Russian Ambassador to Moldova Farit Mukhametshin thinks Kiev has assumed a passive stance on the renewal of agricultural exports to Russia.

"Not all is clear to us. The Russian side clearly states its readiness to lift restrictions, but we have felt today that Moldova is not yet ready, although the harvesting is already starting in the country," he said.

Export rules for Moldova were tightened last year, after Chisinau signed an agreement to create a zone of free trade with the European Union. Mass protests of farmers, losing the Russian market, began across the republic. They demanded from the authorities to revise the agreement with the EU and compensate for the loss of the Russian market.
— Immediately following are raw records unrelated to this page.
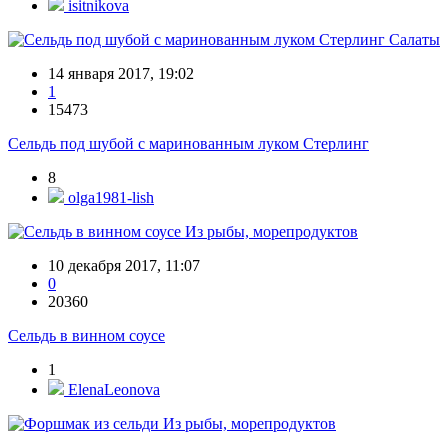
isitnikova
Салаты
14 января 2017, 19:02
1
15473
Сельдь под шубой с маринованным луком Стерлинг
8
olga1981-lish
Из рыбы, морепродуктов
10 декабря 2017, 11:07
0
20360
Сельдь в винном соусе
1
ElenaLeonova
Из рыбы, морепродуктов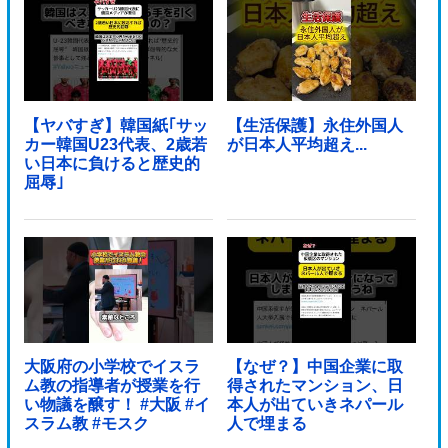
【ヤバすぎ】韓国紙｢サッ
【生活保護】永住外国人
カー韓国U23代表、2歳若
が日本人平均超え...
い日本に負けると歴史的
屈辱｣
大阪府の小学校でイスラ
【なぜ？】中国企業に取
ム教の指導者が授業を行
得されたマンション、日
い物議を醸す！ #大阪 #イ
本人が出ていきネパール
スラム教 #モスク
人で埋まる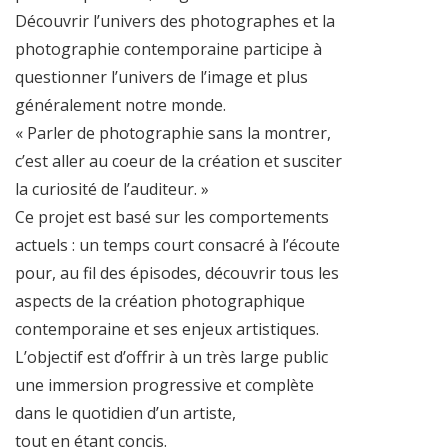
Découvrir l’univers des photographes et la
photographie contemporaine participe à
questionner l’univers de l’image et plus
généralement notre monde.
« Parler de photographie sans la montrer,
c’est aller au coeur de la création et susciter
la curiosité de l’auditeur. »
Ce projet est basé sur les comportements
actuels : un temps court consacré à l’écoute
pour, au fil des épisodes, découvrir tous les
aspects de la création photographique
contemporaine et ses enjeux artistiques.
L’objectif est d’offrir à un très large public
une immersion progressive et complète
dans le quotidien d’un artiste,
tout en étant concis.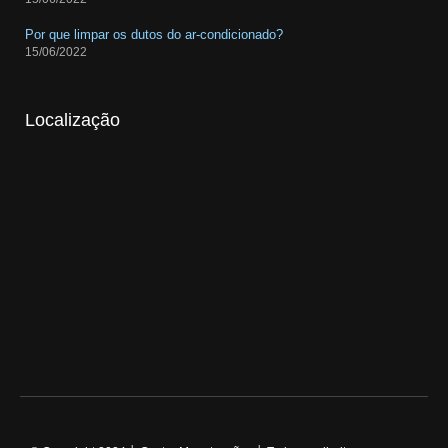
Por que limpar os dutos do ar-condicionado?
15/06/2022
Localização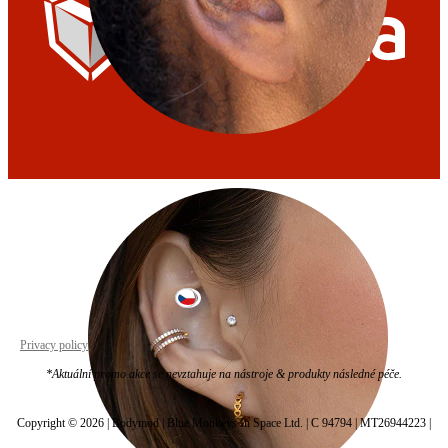
Tragus
Czechia
Privacy policy
Cookie settings
*Aktuální promo akce se nevztahuje na nástroje & produkty následné péče.
Copyright © 2026 | Bodymod | Blue Monkeys In Space Ltd. | C 94794 | MT26944223 |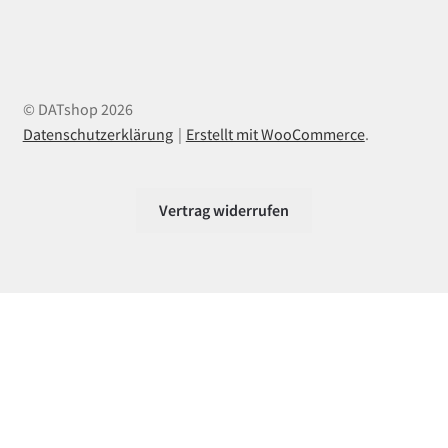
© DATshop 2026
Datenschutzerklärung
Erstellt mit WooCommerce
.
Vertrag widerrufen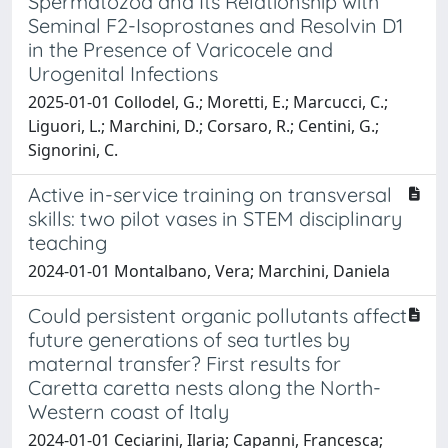
Spermatozoa and Its Relationship with
Seminal F2-Isoprostanes and Resolvin D1
in the Presence of Varicocele and
Urogenital Infections
2025-01-01 Collodel, G.; Moretti, E.; Marcucci, C.;
Liguori, L.; Marchini, D.; Corsaro, R.; Centini, G.;
Signorini, C.
Active in-service training on transversal
skills: two pilot vases in STEM disciplinary
teaching
2024-01-01 Montalbano, Vera; Marchini, Daniela
Could persistent organic pollutants affect
future generations of sea turtles by
maternal transfer? First results for
Caretta caretta nests along the North-
Western coast of Italy
2024-01-01 Ceciarini, Ilaria; Capanni, Francesca;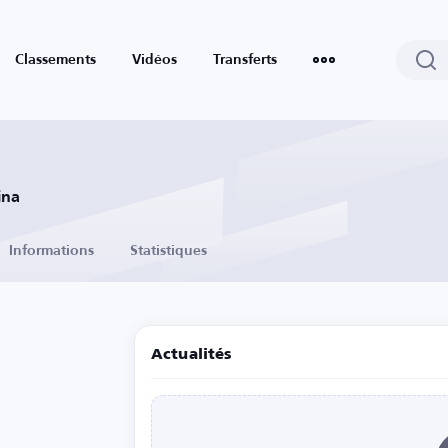
Classements
Vidéos
Transferts
ina
Informations
Statistiques
Actualités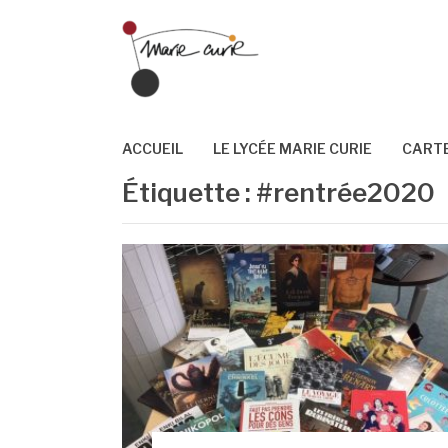
Aller
au
contenu
ACCUEIL
LE LYCÉE MARIE CURIE
CARTE
Étiquette :
#rentrée2020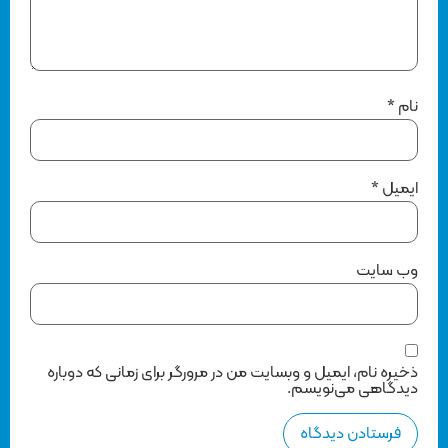
نام
*
ایمیل
*
وب‌ سایت
ذخیره نام، ایمیل و وبسایت من در مرورگر برای زمانی که دوباره
دیدگاهی می‌نویسم.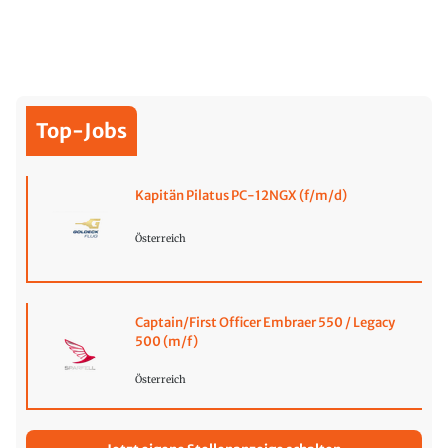
Top-Jobs
Kapitän Pilatus PC-12NGX (f/m/d)
Österreich
Captain/First Officer Embraer 550 / Legacy
500 (m/f)
Österreich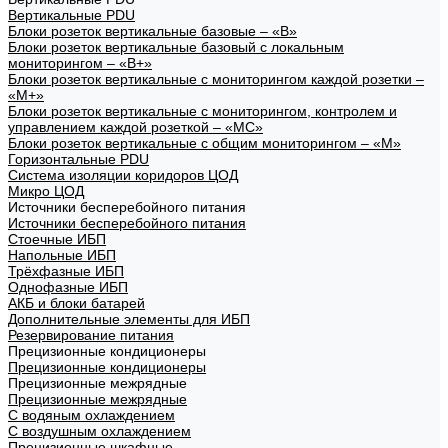
Вертикальные PDU
Блоки розеток вертикальные базовые – «В»
Блоки розеток вертикальные базовый с локальным
мониторингом – «В+»
Блоки розеток вертикальные с мониторингом каждой розетки –
«М+»
Блоки розеток вертикальные с мониторингом, контролем и
управлением каждой розеткой – «МС»
Блоки розеток вертикальные с общим мониторингом – «М»
Горизонтальные PDU
Система изоляции коридоров ЦОД
Микро ЦОД
Источники бесперебойного питания
Источники бесперебойного питания
Стоечные ИБП
Напольные ИБП
Трёхфазные ИБП
Однофазные ИБП
АКБ и блоки батарей
Дополнительные элементы для ИБП
Резервирование питания
Прецизионные кондиционеры
Прецизионные кондиционеры
Прецизионные межрядные
Прецизионные межрядные
С водяным охлаждением
С воздушным охлаждением
Прецизионные шкафные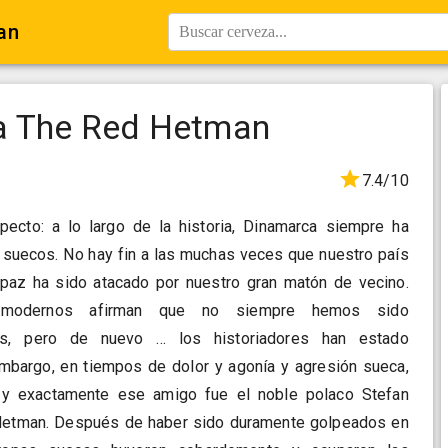
an
Buscar cerveza...
a The Red Hetman
7.4/10
ecto: a lo largo de la historia, Dinamarca siempre ha
 suecos. No hay fin a las muchas veces que nuestro país
paz ha sido atacado por nuestro gran matón de vecino.
es modernos afirman que no siempre hemos sido
s, pero de nuevo ... los historiadores han estado
mbargo, en tiempos de dolor y agonía y agresión sueca,
 y exactamente ese amigo fue el noble polaco Stefan
d Hetman. Después de haber sido duramente golpeados en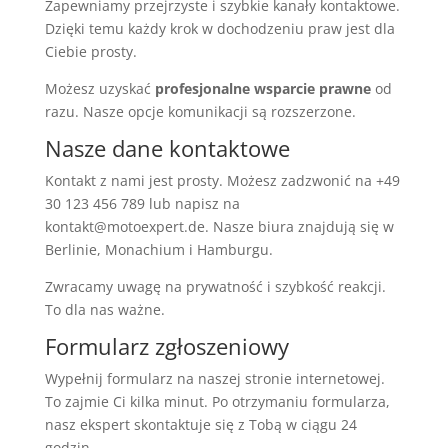
Zapewniamy przejrzyste i szybkie kanały kontaktowe.
Dzięki temu każdy krok w dochodzeniu praw jest dla
Ciebie prosty.
Możesz uzyskać
profesjonalne wsparcie prawne
od
razu. Nasze opcje komunikacji są rozszerzone.
Nasze dane kontaktowe
Kontakt z nami jest prosty. Możesz zadzwonić na +49
30 123 456 789 lub napisz na
kontakt@motoexpert.de. Nasze biura znajdują się w
Berlinie, Monachium i Hamburgu.
Zwracamy uwagę na prywatność i szybkość reakcji.
To dla nas ważne.
Formularz zgłoszeniowy
Wypełnij formularz na naszej stronie internetowej.
To zajmie Ci kilka minut. Po otrzymaniu formularza,
nasz ekspert skontaktuje się z Tobą w ciągu 24
godzin.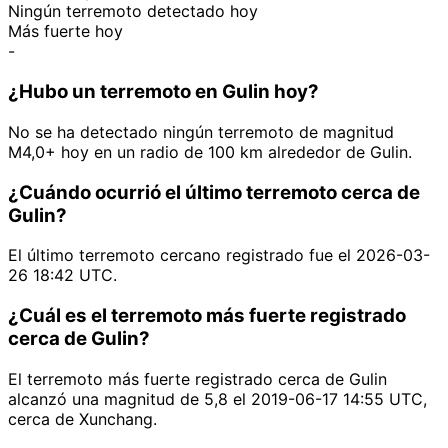
Ningún terremoto detectado hoy
Más fuerte hoy
-
¿Hubo un terremoto en Gulin hoy?
No se ha detectado ningún terremoto de magnitud
M4,0+ hoy en un radio de 100 km alrededor de Gulin.
¿Cuándo ocurrió el último terremoto cerca de
Gulin?
El último terremoto cercano registrado fue el 2026-03-
26 18:42 UTC.
¿Cuál es el terremoto más fuerte registrado
cerca de Gulin?
El terremoto más fuerte registrado cerca de Gulin
alcanzó una magnitud de 5,8 el 2019-06-17 14:55 UTC,
cerca de Xunchang.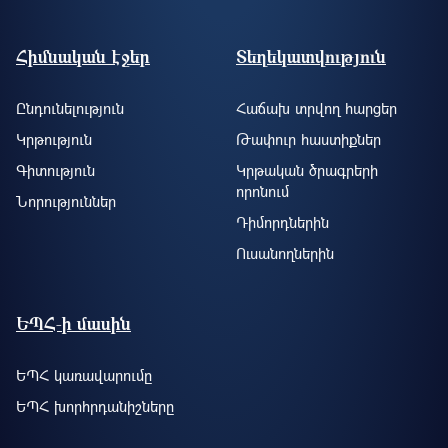
Footer site information
Հիմնական էջեր
Տեղեկատվություն
Ընդունելություն
Հաճախ տրվող հարցեր
Կրթություն
Թափուր հաստիքներ
Գիտություն
Կրթական ծրագրերի
որոնում
Նորություններ
Դիմորդներին
Ուսանողներին
ԵՊՀ-ի մասին
ԵՊՀ կառավարումը
ԵՊՀ խորհրդանիշները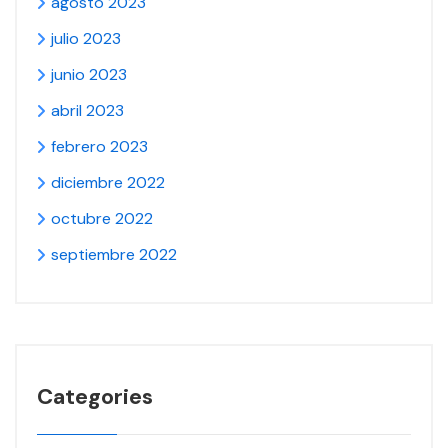
agosto 2023
julio 2023
junio 2023
abril 2023
febrero 2023
diciembre 2022
octubre 2022
septiembre 2022
Categories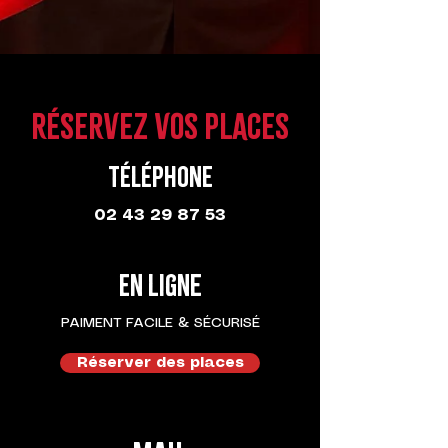
RÉSERVEZ VOS PLACES
Téléphone
02 43 29 87 53
En ligne
PAIMENT FACILE & SÉCURISÉ
Réserver des places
Gagauzia received the status of an autonomous region in 1994 following the Moldovan parliament’s decision. This allowed resolving the Gagauz problem in a peaceful way. The problem emerged in late 1980s when the Gagauz citizens proclaimed independence. Chisinau said the move was illegal and in November 1990 armed volunteers led by Prime Minister Mircea Druc were sent there to suppress the independence supporters. The bloodshed was prevented by the Interior Ministry’s forces deployed there by Soviet leader Mikhail Gorbachev.

In February 2014, Gagauzia held a referendum, where 98% of voters spoke in favour of integration into the Customs Union of Russia, Belarus, Kazakhstan, and Armenia. Chisinau declared the Gagauz referendum illegitimate and opened criminal cases against its organizers.